Aug. 1, 2008 — The International Space Station will make visible passes over central Virginia on the evenings of Aug. 5 and 7, says Ed Murphy, associate professor of astronomy and director of his department's public outreach activities. "The ISS appears as a very bright star-like light moving slowly across the sky," he says.
To see the ISS on Aug. 5, go outside at about 9:30 p.m. and face northwest. At 9:32 p.m., the ISS should appear low in the northwest sky, rising higher and passing overhead at 9:34:26 p.m. It will pass into the shadow of the Earth and disappear from view at 9:35:32 p.m., low in the southeastern sky.
The next opportunity to see the ISS is Aug. 7. Go outside around 8:45 p.m. and face northwest. The ISS will appear low in the sky at 8:48 p.m. and pass nearly straight overhead at 8:50:53 p.m. It will disappear low in the southeast at 8:53:48 p.m.
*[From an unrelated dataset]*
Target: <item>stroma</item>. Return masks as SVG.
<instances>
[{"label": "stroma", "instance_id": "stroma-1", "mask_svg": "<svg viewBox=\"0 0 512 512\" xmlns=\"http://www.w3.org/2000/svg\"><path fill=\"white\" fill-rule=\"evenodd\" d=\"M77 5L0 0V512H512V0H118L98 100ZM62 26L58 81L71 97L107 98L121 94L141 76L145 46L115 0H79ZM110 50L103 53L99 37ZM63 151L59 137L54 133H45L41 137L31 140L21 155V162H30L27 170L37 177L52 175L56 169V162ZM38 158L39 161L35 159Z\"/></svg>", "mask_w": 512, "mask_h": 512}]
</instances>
"Both passes should be very good," Murphy says, though the better evening for viewing should be on the first night (provided the sky is clear of clouds). "The sky will be somewhat darker on the night of Aug. 5 since the pass is 45 minutes later in the evening, which should make the ISS seem much brighter."
And a piece of space junk may be visible on the evening of Aug. 2. A refrigerator-sized ammonia servicing unit that once cooled electronics on the ISS should come into view at about 8:40 p.m., low over the northwestern horizon. It will climb slowly in the sky and appear to pass very close to the star Vega, and will disappear at 8:44:10 p.m. low in the southeast. "Since this device is the size of a refrigerator, it will appear as a faint star," Murphy says. "It will not be nearly as bright as the ISS."
U.S. astronaut Clay Anderson pushed the ammonia servicing unit out of the ISS on July 23, 2007, during a space walk. It has since remained in orbit, but is slowly descending from its original distance of 210 miles above Earth to its current 170 miles. Murphy says it is expected to re-enter Earth's atmosphere and burn up late this year or early next year.